Our definition of Adjusted EBITDA and Adjusted EPS may differ from other companies reporting similarly named measures. These measures should be considered in addition to, and not as a substitute for, or superior to, other measures of financial performance prepared in accordance with GAAP, such as Net Loss, and Diluted Earnings per Share.

About Blink Charging 

Blink Charging Co. (Nasdaq: BLNK) is a global leader in electric vehicle (EV) charging equipment and services, enabling drivers, hosts, and fleets to easily transition to electric transportation through innovative charging solutions. Blink’s principal line of products and services include Blink’s EV charging networks (“Blink Networks”), EV charging equipment, and EV charging services. Blink Networks use proprietary, cloud-based software that operates, maintains, and tracks the EV charging stations connected to the network and the associated charging data. Blink has established key strategic partnerships for rolling out adoption across numerous location types, including parking facilities, multifamily residences and condos, workplace locations, health care/medical facilities, schools and universities, airports, auto dealers, hotels, mixed-use municipal locations, parks and recreation areas, religious institutions, restaurants, retailers, stadiums, supermarkets, and transportation hubs.

For more information, please visit https://blinkcharging.com/.
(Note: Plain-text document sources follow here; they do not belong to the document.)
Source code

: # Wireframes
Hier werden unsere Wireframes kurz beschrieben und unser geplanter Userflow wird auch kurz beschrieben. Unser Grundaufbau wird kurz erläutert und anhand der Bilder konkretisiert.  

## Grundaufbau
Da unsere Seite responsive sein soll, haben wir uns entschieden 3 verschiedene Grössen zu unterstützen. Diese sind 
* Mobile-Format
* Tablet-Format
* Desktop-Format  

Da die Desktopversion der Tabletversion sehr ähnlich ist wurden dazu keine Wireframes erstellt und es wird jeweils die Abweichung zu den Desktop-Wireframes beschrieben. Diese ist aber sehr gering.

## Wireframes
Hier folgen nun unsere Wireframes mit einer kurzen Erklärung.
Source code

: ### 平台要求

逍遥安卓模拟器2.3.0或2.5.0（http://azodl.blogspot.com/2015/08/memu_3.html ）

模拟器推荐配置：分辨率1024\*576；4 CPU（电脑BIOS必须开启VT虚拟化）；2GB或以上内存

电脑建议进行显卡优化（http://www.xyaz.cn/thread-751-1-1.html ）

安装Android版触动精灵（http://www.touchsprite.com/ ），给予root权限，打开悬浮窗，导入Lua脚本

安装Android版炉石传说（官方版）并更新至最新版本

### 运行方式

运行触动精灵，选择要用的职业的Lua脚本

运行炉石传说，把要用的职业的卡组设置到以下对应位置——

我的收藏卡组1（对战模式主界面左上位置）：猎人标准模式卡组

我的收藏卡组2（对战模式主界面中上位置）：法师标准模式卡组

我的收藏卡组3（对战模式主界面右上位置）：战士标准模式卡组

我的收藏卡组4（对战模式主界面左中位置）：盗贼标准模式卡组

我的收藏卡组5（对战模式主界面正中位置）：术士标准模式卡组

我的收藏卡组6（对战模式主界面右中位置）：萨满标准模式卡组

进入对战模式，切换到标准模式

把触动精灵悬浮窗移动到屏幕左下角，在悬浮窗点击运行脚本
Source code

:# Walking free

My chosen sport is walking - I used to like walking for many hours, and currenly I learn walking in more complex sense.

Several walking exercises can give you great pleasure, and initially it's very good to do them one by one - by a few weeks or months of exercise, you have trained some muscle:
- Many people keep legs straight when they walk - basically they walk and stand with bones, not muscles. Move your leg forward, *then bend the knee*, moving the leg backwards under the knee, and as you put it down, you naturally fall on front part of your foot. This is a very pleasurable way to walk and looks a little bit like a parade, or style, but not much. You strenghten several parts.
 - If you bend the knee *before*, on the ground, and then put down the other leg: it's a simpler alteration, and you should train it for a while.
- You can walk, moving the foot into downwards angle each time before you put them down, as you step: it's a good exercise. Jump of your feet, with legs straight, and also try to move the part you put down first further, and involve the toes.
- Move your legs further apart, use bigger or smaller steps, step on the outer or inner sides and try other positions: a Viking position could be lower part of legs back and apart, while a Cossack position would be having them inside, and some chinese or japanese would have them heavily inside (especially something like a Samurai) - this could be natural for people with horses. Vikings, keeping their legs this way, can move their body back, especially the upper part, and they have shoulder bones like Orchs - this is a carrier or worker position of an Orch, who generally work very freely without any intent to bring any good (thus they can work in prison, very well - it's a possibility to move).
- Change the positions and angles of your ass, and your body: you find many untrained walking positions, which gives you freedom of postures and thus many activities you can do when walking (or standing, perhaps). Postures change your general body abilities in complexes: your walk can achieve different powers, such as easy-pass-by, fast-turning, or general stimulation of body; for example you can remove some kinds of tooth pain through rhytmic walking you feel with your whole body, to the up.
Forward-Looking Statements

This press release contains forward-looking statements as defined within Section 27A of the Securities Act of 1933, as amended, and Section 21E of the Securities Exchange Act of 1934, as amended. These forward-looking statements, and terms such as “anticipate,” “expect,” “intend,” “may,” “will,” “should” or other comparable terms, involve risks and uncertainties because they relate to events and depend on circumstances that will occur in the future. Those statements include statements regarding the intent, belief or current expectations of Blink and members of its management, as well as the assumptions on which such statements are based. Prospective investors are cautioned that any such forward-looking statements are not guarantees of future performance and involve risks and uncertainties, including achieving its 2024 revenue and gross margin targets and its projected 2024 adjusted EBITDA run rate and timeline, and the risk factors described in Blink’s periodic reports filed with the SEC, and that actual results may differ materially from those contemplated by such forward-looking statements. Except as required by federal securities law, Blink Charging undertakes no obligation to update or revise forward-looking statements to reflect changed conditions.